住宅宿泊事業、いわゆる「民泊」は多様な宿泊ニーズに対応するものとして期待されているとともに、空き家等の有効活用にもつながっている。しかし、都市部を中心に民泊施設が増加する中、深夜の騒音、ゴミ出しルールの違反、不特定多数の者の民泊施設への出入りなど、地域住民の平穏な生活環境が脅かされる事例が後を絶たない。

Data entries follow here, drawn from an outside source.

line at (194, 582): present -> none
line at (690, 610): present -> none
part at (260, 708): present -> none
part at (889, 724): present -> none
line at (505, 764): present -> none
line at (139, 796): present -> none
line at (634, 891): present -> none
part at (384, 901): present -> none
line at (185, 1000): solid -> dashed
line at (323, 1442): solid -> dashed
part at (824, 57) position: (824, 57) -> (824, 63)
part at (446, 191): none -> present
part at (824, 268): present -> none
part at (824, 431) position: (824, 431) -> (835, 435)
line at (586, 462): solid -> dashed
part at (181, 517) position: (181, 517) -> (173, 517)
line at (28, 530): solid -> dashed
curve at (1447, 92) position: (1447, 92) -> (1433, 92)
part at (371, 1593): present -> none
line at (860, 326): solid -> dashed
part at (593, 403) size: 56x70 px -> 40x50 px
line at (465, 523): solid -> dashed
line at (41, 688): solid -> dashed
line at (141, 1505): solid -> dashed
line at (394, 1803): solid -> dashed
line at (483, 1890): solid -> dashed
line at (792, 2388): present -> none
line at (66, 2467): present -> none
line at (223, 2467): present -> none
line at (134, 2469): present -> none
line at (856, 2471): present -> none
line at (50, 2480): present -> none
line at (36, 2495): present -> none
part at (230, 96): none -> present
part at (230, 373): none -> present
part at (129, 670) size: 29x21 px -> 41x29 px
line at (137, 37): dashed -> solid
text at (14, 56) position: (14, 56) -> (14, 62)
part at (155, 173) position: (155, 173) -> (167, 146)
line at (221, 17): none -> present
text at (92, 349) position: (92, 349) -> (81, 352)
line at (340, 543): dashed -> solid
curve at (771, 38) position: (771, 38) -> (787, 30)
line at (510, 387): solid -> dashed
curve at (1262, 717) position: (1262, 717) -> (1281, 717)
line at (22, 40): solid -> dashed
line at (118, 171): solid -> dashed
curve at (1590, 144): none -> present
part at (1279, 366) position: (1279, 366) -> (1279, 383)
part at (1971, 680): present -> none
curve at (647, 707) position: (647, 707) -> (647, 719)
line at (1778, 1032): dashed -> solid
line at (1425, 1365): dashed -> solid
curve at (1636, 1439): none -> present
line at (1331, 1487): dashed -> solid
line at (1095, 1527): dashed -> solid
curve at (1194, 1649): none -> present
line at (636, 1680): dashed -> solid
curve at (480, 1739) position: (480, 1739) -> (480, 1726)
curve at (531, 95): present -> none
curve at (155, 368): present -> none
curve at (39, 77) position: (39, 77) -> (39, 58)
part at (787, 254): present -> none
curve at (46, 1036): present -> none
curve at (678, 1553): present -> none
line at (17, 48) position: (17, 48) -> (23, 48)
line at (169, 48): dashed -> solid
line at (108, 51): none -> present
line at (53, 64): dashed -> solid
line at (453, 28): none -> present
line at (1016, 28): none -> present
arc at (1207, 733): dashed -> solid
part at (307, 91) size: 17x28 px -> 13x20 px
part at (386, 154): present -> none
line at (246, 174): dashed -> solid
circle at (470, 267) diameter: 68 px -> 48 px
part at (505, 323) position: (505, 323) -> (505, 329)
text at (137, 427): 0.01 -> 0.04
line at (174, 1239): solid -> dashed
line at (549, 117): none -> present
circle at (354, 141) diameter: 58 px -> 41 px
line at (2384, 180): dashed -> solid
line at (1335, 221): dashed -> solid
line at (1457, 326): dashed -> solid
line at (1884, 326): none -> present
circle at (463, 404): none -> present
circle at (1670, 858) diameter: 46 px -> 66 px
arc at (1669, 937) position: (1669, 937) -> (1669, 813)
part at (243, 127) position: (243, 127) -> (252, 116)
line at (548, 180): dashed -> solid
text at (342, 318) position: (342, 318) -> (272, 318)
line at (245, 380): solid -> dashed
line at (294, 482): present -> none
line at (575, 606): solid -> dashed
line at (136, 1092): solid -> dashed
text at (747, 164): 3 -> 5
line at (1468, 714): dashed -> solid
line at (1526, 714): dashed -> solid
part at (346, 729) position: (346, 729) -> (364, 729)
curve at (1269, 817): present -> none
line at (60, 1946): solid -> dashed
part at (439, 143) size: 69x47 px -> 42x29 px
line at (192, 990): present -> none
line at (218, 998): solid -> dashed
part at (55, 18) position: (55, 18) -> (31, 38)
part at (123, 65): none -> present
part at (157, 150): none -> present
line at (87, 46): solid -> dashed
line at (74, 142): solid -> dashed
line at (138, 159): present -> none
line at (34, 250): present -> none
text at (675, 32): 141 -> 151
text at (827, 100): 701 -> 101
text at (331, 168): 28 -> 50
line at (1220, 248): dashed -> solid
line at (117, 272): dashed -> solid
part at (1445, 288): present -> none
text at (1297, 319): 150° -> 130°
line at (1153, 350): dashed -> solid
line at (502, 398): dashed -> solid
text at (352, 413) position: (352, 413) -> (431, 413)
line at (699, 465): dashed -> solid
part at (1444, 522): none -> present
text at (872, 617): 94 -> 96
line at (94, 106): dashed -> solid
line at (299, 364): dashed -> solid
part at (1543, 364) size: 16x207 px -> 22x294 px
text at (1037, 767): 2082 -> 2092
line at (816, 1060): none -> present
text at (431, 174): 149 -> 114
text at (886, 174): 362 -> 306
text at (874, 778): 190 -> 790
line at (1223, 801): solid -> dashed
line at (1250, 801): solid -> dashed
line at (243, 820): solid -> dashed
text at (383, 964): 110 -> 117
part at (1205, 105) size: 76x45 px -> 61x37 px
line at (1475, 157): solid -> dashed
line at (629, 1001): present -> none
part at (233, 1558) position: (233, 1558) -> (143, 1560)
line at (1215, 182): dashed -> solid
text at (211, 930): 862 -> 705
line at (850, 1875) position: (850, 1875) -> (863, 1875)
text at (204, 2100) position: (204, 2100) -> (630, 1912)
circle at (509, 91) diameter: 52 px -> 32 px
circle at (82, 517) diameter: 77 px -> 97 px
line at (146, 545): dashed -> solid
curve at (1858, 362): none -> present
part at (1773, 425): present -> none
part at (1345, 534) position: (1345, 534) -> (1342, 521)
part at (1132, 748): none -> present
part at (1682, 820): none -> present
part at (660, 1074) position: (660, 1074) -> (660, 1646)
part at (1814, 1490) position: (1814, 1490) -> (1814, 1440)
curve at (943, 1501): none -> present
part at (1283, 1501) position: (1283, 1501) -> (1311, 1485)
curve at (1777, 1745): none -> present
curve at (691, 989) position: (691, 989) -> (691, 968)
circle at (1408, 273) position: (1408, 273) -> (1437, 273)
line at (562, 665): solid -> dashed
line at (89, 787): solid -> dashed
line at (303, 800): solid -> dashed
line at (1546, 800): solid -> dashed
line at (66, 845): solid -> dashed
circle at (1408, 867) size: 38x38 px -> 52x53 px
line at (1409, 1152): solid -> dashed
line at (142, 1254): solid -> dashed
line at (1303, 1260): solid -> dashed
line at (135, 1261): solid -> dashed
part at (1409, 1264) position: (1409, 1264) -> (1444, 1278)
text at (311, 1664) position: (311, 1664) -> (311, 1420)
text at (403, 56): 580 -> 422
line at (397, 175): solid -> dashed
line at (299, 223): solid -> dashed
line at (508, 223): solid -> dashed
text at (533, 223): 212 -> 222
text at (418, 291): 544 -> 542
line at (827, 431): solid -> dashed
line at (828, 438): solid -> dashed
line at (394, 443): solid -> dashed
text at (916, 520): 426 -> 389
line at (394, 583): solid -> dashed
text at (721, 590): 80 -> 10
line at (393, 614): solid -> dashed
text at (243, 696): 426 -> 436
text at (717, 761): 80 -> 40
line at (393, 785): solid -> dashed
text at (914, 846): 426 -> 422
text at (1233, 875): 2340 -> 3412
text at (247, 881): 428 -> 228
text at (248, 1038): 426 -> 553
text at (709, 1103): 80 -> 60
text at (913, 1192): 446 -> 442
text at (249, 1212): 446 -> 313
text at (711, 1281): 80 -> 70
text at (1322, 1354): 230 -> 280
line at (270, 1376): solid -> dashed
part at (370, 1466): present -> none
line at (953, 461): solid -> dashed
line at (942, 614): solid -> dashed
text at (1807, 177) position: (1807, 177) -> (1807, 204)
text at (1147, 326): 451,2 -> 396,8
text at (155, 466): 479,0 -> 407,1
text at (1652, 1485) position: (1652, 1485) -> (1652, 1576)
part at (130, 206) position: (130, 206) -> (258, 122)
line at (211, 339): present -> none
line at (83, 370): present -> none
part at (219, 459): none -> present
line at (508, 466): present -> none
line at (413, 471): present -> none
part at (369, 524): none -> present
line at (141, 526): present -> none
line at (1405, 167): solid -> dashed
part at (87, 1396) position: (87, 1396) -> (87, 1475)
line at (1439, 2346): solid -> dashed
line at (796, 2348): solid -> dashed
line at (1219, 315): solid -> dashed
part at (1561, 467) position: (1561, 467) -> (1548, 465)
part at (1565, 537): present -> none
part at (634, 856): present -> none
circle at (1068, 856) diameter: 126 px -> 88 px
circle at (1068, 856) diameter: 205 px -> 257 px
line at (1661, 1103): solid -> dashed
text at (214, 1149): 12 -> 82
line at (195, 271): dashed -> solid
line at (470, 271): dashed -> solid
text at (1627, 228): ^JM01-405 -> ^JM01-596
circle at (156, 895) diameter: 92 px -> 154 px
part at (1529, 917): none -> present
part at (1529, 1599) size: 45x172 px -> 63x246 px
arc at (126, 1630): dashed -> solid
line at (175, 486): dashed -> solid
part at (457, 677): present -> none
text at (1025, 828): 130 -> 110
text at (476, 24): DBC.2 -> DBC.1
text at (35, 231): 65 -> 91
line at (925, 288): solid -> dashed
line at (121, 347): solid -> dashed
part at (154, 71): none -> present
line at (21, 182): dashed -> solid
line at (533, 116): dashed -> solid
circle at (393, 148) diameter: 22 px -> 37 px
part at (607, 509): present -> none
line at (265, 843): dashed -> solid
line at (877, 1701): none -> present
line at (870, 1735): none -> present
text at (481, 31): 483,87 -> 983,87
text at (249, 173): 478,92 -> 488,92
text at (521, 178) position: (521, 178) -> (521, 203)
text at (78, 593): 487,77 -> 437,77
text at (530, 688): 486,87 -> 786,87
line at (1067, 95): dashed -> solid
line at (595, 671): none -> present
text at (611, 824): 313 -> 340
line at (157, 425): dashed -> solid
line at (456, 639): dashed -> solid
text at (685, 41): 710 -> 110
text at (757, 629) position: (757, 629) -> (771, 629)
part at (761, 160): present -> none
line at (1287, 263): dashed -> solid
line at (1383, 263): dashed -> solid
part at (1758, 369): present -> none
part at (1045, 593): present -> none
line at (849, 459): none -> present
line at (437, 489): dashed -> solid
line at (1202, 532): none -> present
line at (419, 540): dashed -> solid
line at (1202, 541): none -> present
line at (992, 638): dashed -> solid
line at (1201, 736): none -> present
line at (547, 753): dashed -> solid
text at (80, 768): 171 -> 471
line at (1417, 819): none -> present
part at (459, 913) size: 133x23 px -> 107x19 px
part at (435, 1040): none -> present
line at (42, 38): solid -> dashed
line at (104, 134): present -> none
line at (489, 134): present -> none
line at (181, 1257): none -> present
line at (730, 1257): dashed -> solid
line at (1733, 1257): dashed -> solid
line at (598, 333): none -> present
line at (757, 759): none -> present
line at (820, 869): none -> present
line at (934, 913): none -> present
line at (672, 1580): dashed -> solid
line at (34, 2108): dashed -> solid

特に、管理者が常駐しない施設におけるトラブルや無届業者による脱法的な運営に対し、十分な指導が行き届いていない現状がある。住民の安全・安心の確保と観光振興を調和するためには、現行制度の適切な運用が図られる必要がある。
よって、国会および政府におかれては、住宅宿泊事業に対する監督体制の強化を図るため、下記の措置を講じられるよう強く求める。
記
1 不適切な運営を行う事業者に対する行政処分の厳格な運用が図られること。
2 事業者に対し、周辺住民への事前説明やトラブル発生時の責任者連絡先の明示の徹底を指導するために必要な支援を強化すること。
3 無届・違法民泊を根絶するため、警察や保健所との連携強化を図るとともに、民泊仲介サイト等のデジタルプラットフォームに対する監視・削除要請の仕組みを強化すること。
4 住宅地における民泊の在り方について、住環境の保全を最優先に、居住者の意向を反映できる仕組みの構築を含めた制度の全体的な検証と必要な法制度の整備を図ること。
以上、地方自治法第99条の規定により意見書を提出する。